The adages about this place are innumerable, and with good reason; it is a place that has always demanded the full attention of its occupants.  The coining of catchphrases is inevitable and the one I find most annoying is also the most accurate: “If you can make it here, you can make it anywhere.”

It’s true. If you can withstand the pressure cooker that is living and working within this city, if you can make ends meet and maintain friendships in the self-aggrandizing bubble of a city, if you can keep your head up even when you’re in the midst of getting punched in the soul (because you’ve lost your job, place to live and really hot significant other within a single day), then you, my friend, will flourish anywhere and everywhere else.

I have a friend that talks about moving to New York, though she has yet to make the leap. Knowing that I’m about to leave, she asked if I would suggest she go elsewhere. To that I say not just No, but Fuck No. I fully encourage anyone that wants to come here to do so, to scrape by, to be absolutely miserable from October ‘til May, and to make up for it with as many questionable decisions as possible during the five months of slightly better weather.

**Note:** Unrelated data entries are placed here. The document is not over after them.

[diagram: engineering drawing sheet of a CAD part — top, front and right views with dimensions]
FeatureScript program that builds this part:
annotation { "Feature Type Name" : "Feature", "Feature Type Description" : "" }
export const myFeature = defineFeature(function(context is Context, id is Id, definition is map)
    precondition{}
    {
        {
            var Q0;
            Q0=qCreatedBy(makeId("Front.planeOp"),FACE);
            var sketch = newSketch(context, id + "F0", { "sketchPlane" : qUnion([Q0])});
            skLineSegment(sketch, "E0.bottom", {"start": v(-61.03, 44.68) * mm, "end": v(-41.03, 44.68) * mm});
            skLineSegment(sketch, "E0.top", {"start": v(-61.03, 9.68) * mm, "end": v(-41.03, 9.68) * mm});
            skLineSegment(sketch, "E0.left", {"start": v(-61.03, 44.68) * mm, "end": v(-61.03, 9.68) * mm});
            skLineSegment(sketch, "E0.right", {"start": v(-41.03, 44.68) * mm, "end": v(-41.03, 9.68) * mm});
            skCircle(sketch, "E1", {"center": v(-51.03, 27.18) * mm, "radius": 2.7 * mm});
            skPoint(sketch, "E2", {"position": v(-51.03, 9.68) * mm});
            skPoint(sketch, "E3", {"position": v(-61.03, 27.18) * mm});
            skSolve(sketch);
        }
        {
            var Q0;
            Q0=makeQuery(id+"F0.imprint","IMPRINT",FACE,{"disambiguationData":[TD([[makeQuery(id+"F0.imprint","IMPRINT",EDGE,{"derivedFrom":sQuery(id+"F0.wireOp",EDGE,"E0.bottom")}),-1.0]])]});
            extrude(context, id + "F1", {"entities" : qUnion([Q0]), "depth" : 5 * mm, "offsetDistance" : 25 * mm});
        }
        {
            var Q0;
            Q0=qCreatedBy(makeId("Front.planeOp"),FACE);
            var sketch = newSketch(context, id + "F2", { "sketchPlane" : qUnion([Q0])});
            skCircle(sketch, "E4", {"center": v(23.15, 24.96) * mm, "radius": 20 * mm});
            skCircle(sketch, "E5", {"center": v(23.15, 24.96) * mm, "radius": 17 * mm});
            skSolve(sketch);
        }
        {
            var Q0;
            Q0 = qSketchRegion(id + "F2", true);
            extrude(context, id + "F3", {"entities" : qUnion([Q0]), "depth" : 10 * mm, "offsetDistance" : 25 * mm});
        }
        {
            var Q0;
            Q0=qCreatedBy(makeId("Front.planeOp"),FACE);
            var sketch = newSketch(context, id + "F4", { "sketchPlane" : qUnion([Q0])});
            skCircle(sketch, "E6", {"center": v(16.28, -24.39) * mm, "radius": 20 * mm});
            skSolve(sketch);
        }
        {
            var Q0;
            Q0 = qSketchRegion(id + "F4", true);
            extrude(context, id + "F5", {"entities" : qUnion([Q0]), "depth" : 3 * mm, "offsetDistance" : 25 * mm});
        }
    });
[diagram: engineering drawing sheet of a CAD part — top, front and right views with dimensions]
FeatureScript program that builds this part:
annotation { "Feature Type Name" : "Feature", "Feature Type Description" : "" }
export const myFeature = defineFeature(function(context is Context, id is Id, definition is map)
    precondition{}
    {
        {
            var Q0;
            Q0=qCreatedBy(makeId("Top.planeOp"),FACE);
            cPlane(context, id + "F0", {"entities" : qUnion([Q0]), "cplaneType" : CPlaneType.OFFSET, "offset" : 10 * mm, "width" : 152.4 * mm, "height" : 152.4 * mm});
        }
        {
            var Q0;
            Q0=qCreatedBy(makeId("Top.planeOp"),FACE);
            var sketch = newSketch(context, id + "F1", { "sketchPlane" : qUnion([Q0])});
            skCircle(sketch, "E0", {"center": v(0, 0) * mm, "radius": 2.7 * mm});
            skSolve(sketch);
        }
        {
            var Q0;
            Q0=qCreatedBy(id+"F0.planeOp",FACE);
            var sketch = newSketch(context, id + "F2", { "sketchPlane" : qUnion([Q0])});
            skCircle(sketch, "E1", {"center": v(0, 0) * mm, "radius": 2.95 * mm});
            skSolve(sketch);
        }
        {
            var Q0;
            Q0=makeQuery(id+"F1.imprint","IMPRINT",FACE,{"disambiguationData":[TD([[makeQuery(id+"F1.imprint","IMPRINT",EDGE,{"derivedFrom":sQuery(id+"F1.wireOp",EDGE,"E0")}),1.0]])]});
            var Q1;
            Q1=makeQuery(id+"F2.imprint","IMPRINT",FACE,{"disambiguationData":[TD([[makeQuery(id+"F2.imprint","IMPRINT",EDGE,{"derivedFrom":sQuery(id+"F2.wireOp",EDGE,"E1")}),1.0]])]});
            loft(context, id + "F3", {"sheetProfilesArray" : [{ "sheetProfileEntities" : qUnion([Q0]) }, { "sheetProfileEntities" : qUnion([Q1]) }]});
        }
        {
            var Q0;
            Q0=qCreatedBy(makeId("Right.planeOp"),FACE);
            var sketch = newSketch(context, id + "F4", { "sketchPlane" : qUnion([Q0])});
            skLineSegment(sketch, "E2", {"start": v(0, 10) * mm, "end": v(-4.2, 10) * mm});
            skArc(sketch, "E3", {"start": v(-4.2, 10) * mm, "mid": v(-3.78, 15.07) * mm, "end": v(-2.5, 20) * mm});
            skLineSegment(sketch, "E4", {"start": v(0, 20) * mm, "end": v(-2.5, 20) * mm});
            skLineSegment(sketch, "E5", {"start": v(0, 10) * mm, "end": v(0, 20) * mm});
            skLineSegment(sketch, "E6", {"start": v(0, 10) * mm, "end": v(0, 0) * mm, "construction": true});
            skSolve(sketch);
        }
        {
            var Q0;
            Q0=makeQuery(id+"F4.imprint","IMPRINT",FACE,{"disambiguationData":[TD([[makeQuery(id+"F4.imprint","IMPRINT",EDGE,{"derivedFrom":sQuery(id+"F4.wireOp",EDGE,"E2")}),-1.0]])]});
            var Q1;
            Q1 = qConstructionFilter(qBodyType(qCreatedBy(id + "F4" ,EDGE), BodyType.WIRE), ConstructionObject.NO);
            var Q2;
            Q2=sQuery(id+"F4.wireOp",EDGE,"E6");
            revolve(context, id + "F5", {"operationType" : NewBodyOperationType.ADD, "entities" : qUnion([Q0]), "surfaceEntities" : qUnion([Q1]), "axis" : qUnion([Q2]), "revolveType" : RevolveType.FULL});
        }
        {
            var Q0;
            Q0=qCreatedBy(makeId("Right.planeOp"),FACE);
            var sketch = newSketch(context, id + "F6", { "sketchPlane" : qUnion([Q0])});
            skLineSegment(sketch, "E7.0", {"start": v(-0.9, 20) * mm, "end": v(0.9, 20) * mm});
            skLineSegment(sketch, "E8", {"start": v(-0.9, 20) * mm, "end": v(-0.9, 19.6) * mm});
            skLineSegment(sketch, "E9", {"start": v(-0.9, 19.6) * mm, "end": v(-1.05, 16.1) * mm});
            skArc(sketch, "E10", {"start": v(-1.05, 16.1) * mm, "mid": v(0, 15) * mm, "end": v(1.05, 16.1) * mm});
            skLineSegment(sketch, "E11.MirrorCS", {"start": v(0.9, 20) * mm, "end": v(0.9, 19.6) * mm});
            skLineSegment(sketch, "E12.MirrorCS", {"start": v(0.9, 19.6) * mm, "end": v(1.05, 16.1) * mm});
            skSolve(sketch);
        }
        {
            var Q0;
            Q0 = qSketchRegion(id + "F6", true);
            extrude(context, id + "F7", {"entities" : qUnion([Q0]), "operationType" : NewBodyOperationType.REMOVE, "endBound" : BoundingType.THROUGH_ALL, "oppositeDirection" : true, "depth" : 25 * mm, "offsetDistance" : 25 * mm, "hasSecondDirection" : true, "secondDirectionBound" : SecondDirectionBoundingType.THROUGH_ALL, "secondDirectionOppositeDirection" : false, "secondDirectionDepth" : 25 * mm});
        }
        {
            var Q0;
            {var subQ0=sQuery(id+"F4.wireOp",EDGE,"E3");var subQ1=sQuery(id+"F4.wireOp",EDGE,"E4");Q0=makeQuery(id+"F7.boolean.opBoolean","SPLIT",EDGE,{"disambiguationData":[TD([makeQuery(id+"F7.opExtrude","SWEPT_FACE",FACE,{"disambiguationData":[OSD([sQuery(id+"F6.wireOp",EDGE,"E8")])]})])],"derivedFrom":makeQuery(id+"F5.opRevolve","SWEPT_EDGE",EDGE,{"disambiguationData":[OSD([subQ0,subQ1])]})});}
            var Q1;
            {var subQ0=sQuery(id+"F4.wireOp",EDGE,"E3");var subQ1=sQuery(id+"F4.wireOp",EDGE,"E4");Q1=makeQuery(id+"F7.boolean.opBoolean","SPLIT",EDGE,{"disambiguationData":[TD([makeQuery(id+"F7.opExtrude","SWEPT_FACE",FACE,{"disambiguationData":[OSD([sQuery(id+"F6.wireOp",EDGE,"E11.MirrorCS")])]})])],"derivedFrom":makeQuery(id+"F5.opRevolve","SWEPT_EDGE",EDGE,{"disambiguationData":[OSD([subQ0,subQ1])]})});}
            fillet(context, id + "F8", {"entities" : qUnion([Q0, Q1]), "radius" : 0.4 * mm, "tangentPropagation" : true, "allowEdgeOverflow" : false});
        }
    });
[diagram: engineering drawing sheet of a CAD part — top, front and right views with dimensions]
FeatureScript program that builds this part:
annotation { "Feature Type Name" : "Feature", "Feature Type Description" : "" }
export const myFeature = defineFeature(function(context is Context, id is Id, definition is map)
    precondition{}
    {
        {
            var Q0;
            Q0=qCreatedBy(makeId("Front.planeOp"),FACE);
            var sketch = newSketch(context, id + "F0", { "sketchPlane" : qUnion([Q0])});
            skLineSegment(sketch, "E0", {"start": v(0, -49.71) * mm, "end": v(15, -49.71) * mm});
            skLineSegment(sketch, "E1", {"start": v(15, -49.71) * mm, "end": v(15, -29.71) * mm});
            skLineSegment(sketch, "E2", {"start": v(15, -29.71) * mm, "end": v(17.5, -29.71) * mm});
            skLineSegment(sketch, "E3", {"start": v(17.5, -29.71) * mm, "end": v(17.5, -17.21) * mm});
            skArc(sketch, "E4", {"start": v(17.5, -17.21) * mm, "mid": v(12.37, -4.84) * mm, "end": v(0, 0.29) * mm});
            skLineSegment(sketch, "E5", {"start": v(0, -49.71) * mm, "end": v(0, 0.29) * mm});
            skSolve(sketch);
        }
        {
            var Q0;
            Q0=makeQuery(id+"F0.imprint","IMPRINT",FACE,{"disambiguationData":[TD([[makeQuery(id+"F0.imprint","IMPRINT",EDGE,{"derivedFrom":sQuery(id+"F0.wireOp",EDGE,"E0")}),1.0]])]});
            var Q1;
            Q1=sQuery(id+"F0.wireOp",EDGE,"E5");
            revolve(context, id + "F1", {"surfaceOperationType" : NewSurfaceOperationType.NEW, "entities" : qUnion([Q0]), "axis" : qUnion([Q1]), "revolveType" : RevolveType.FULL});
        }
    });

It was hard to realize that I was the only person I knew in New York that didn’t really want to be here; harder still to book the flight and make the plans necessary to move away. It’s hard not to think of leaving as quitting, or something similar.

At times, I’d fall down a Tumblr rabbithole, landing on any number of blogs written by a 20-something, all of which used the same one-liner to describe their life: “a love letter to New York City.” That sentence never resonated with me, and it proved to be a source of endless frustration. If everyone who moved here loved it so much, why didn’t I?

Even now, I don’t think I could ever write New York City a love letter. To be fair, I don’t think it would write me one, either — I’ve done my fair share of crying on the subway and taking its name in vain on the internet. But I can tell it and the people living here thank you; thank you for bringing me to some of the greatest highs and lows I could ever hope to experience, often within a single day.

New York City beats something out of you — something hard to lose, something visceral. Living here made me grow up in ways I didn’t realize I needed to, made me resilient in ways I didn’t know I needed to be. It’s been a rough few years, but they were well worth it for the lessons learned, insights I doubt I could have gleaned without living here.

We just had our first taste of nice weather last weekend. You could tell how much New Yorkers needed it by the sheer volume of people walking around aimlessly all weekend, trying to milk each moment in the sun for all it was worth. Winter was, as always, too long — and for the time being, the feeling of good will and positivity is oozing from everyone’s pores. My last week in the city will be golden because of this, and for that I am thankful.